Tuve un sueño. Un ciego caminaba sin bastón y sin perro lazarillo, con tanta decisión que no parecía un ciego. Se contaba que unos monjes tibetanos le habían enseñado a descifrar el mundo con los otros sentidos, y que por eso, aunque su ceguera era absoluta, no necesitaba de ninguna ayuda, que ya solo con el olfato y el oído era capaz de dibujar en su mente los contornos de lo que encontraba a su paso, la geometría y el movimiento de la ciudad. Era un prodigio este ciego que por el olor adivinaba el color de las flores: huele a amarillo, huele a azul, huele a rojo de rosa recién cortada… Pero todos le teníamos miedo y evitábamos encontrarnos con él, porque si tus ojos se enfrentaban a los suyos, dos esferas blancas y gelatinosas, como dos planetas inhóspitos, podía penetrar hasta los lugares más oscuros de tu alma.

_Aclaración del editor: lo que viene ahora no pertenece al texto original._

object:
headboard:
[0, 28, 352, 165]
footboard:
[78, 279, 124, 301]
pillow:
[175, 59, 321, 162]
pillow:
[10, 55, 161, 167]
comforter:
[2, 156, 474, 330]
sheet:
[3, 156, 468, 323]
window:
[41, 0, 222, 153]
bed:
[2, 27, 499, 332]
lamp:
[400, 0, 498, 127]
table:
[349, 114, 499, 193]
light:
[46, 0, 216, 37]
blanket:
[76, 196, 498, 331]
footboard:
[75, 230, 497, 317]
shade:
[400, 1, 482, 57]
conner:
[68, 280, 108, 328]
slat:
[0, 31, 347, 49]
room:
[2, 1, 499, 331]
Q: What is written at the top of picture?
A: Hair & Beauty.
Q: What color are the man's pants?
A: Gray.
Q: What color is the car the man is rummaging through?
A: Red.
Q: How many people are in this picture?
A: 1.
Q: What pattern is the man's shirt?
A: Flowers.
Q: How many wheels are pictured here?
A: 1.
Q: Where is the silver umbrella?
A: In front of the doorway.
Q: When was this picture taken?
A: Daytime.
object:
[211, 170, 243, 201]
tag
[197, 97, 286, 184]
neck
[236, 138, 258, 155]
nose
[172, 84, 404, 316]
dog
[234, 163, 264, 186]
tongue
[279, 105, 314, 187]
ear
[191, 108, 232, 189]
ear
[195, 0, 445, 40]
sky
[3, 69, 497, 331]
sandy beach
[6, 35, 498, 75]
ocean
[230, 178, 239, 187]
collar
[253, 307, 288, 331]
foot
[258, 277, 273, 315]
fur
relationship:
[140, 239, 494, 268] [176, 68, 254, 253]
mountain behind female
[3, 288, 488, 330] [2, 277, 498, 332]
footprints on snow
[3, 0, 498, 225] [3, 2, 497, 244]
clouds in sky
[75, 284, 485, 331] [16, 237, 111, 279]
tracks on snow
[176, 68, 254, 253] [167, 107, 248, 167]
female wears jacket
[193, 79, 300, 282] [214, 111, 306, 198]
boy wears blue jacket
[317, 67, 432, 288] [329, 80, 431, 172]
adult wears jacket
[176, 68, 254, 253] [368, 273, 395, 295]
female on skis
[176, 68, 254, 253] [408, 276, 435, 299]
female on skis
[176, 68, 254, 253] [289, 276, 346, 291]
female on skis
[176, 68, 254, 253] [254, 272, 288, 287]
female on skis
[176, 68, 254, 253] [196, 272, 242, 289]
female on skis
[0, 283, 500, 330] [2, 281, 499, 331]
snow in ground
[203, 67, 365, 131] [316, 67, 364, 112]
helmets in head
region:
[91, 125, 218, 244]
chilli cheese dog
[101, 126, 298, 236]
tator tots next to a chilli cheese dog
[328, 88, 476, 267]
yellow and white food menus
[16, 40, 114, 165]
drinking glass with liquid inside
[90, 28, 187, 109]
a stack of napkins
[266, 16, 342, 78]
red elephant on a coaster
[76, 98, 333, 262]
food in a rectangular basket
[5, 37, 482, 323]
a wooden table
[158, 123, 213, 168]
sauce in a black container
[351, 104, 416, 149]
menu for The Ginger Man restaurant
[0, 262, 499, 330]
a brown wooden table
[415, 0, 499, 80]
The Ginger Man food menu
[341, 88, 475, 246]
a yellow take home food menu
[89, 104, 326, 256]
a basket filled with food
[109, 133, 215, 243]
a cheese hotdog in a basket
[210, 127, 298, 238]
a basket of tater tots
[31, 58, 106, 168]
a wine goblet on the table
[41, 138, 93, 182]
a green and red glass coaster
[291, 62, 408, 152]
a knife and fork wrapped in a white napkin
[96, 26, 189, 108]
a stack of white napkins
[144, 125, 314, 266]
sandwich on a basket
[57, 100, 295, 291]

Recordé este sueño cuando fui a la consulta del oftalmólogo que me iba a operar de cataratas. Me informó de que ya con una lente monofocal podría recuperar los colores perdidos, porque con las cataratas, aunque yo no sea consciente, todos los colores amarillean como las fotos con el paso del tiempo. Que el mundo se me iba a volver más luminoso después de la operación. Y que si la lente era multifocal podría prescindir de las gafas.
—Y luego están… —aquí el oftalmólogo hizo una pausa efectista— las lentes Vision Plus New Generation (VPNG). Eso sí, permítame la broma, valen un ojo de la cara. Y, previamente, tendrá usted que pasar un exhaustivo examen psicológico para comprobar si es digno de llevarlas, pues, como ocurre con todo poder, conlleva una gran responsabilidad el uso que usted vaya a darles.
—¿Y qué prestaciones tienen esas lentes para que yo tenga que asumir tamaña responsabilidad? —¡prestaciones!; cuando estoy nervioso me salen palabras de comercial de electrodomésticos.
—Con ellas… —de nuevo pausa dramática—, usted podrá ver (es un decir) los más íntimos pensamientos de las personas a las que mire: sus deseos ocultos, sus traumas… Hasta lo que piensan de usted podrá ver.
—¡Que bromista! —le digo.
El oftalmólogo no responde. Pasan los segundos. El silencio es opresivo, y me mira como si él mismo llevara unas de esas lentes e intentara llegar al fondo de mi mente. Entonces es cuando recuerdo el sueño del ciego vidente, y sin despedirme, salgo corriendo de la consulta, pues no quiero que por equivocación me instalen—sigo en modo comercial— unas de esas terroríficas lentes VPNG.